# patching lycra



## 2wd (Oct 26, 2008)

I have only had my PI pro thermal knickers just over a year when they started to get holes in the crotch from the rubbing the seat, really suprised me as they are in like new condition apart from the crotch. I searched the site and found posts of taking shorts/bibs to a tailor to get patched with a small piece of old lycra, of which I had none.:cryin: Searching the google I found a product called Iron Mend, which is a iron on patch kit for wetsuits, waders, lycra, neoprene, etc... I took a couple of weeks for the local scuba shop to restock it and I repaired my knickers yesterday, the Iron Mend works great and only cost $11! I will have to report back on the durability after a few washes and some miles but I dont think there will be any issues. Some pixxors cuz it did happen.


----------



## scottzj (Oct 4, 2010)

Yeah I have used the Iron mend on multiple bibs/shorts and still working great! It is a very nice and cheap way to repair them for sure.


----------



## bismo37 (Mar 22, 2002)

Weird seeing this thread just now. I just ordered this stuff today to repair a pair of Campy bib knickers. Glad to see it works.


----------



## orbit (Feb 7, 2007)

Just a thought, how does that look to a rider behind you, particularly when you are out of the saddle? 

Hey, I can totally understand you not wanting to bin these knicks. But personally, I would want to make sure I hadn't inadvertently drawn a target on my crotch so to speak.


----------



## CyclingVirtual (Apr 10, 2008)

Do you have stiching on your saddle to cause this damage


----------



## 2wd (Oct 26, 2008)

Yes I have the same saddle on both of my bikes and they do have sticking. Have not had this problem with other tights or shorts but agree on the stitches. The patch does not stand out bad at all, as far as the rider behind me if it bothers them that bad they can pull! Seriously almost all my riding is solo and I can't see it.


----------



## rgordin (Oct 22, 2010)

Glad this worked for you. I have had some premature wear issues with PI and have found the company less than consumer friendly to deal with. Result: Whereas I used to wear almost nothing but Pearl Izumi, over the past few years I have bought nothing from them. The way they gave a back hand to my inquiry regarding a glove that fell apart resulted in their losing well over $1,000 of future purchases.


----------



## Mr. Versatile (Nov 24, 2005)

I save an old pair of shorts from which to make patches. I know you said you didn't have any. I'm glad this worked for you. Looks like good stuff.

One quick question though; do you take the garment off or iron he patch while still wearing them? It's hard to tell from the pic.


----------



## 2wd (Oct 26, 2008)

#### ENTRIES SUPPLIED:
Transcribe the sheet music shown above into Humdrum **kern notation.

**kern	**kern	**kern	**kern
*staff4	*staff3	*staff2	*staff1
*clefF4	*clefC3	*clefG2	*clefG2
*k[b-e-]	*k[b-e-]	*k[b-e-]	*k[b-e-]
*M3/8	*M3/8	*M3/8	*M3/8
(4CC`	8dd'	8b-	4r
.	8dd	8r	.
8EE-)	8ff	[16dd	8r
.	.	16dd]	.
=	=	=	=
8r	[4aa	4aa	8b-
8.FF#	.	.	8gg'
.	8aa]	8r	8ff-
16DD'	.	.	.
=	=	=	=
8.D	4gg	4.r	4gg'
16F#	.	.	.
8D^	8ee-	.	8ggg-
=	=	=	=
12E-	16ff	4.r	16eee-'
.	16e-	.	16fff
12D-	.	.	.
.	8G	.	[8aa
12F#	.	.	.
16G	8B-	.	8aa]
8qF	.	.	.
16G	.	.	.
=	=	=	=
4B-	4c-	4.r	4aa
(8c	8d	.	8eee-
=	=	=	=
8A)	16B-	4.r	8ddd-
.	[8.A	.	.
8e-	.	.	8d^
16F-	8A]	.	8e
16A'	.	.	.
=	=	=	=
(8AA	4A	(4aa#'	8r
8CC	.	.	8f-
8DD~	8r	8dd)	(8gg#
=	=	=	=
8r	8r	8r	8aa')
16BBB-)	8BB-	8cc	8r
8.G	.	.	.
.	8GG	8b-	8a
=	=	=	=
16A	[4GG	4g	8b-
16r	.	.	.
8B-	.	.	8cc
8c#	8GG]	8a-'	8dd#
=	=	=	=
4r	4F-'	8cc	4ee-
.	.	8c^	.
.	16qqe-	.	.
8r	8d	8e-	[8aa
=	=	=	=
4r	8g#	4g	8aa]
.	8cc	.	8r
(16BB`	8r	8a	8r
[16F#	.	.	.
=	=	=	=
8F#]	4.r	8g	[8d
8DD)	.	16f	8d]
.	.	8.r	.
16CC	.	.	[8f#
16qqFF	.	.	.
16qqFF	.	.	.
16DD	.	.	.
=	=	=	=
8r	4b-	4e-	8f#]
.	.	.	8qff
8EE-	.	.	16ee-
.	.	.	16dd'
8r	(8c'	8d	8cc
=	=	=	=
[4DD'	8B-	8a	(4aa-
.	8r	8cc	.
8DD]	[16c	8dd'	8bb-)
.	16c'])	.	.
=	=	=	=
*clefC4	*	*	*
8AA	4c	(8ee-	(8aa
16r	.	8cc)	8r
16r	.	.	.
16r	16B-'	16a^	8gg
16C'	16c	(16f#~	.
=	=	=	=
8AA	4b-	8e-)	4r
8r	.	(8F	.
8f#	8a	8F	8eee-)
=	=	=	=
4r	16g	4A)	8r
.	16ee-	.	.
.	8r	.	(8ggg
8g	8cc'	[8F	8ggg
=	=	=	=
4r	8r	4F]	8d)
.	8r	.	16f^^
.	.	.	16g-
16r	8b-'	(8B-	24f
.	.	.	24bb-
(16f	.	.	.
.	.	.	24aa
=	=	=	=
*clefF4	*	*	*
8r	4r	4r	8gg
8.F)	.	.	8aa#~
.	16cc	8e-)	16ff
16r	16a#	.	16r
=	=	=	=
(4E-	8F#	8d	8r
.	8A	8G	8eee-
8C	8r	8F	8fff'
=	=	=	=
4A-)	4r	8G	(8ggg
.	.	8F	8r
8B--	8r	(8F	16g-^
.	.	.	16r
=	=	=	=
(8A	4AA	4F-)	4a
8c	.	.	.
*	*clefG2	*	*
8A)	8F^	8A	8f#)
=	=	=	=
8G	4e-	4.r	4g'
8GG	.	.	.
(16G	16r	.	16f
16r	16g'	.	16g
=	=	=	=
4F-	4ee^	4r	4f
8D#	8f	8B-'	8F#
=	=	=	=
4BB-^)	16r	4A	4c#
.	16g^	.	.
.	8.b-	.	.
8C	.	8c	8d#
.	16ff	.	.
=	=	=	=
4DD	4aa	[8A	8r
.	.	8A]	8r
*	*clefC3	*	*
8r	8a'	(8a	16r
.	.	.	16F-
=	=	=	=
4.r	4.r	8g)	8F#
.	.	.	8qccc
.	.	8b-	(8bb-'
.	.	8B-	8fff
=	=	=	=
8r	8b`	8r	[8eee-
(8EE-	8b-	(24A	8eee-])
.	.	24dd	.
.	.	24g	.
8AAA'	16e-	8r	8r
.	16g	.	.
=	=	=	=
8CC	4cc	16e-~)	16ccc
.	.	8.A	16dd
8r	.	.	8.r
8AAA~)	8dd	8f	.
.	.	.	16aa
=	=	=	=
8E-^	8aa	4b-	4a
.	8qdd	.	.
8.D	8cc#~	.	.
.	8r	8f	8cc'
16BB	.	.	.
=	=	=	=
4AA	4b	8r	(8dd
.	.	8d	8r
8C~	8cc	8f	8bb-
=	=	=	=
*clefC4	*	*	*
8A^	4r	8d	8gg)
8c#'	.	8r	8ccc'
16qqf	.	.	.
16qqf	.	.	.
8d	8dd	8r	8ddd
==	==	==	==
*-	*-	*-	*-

#### WRITTEN INSTRUCTION 1:
In the thread about patching lycra, what did the Iron Mend kit cost?
#### WRITTEN INSTRUCTION 2:
Carry on the thread about patching lycra from the point where it stops.

#### RESULT 1:
$11

#### RESULT 2:
You iron on the patch like you would any other, it's just harder to stretch out the area to keep it flat while patching. Even on the low temp setting I ain't puttin an iron anywhere near the boys!!!!


----------



## skh (Mar 4, 2011)

PI has lifetime warranty on their products. it should have been as easy as doing a return at the store you bought them from for a replacement. worst case is that you'd have to send them back yourself which may include some shipping charge but still cheaper than buying a new pair or the price you paid for the iron mend. too late now but maybe if it ever happens again you'll be aware. hth


----------



## 2wd (Oct 26, 2008)

I did not know about the lifetime warranty, but after reading the warranty "disclaimer" my issue was a wear issue, not a warranty issue. Copy and pasted from PI's website;


"Pearl Izumi® product is built to last the lifetime of the garment, and this is how long we will stand behind it. Product purchased from Pearl Izumi®, an authorized dealer or retailer is fully warranted to the original owner against defects in materials and workmanship (proof of purchase may be requested). If a product fails due to a manufacturing or materials defect, even after extended use, we will replace or repair it to restore the original function without charge, at our option. This warranty does not include product failures resulting from accidents, misuse, improper care, or normal wear."


----------



## rgordin (Oct 22, 2010)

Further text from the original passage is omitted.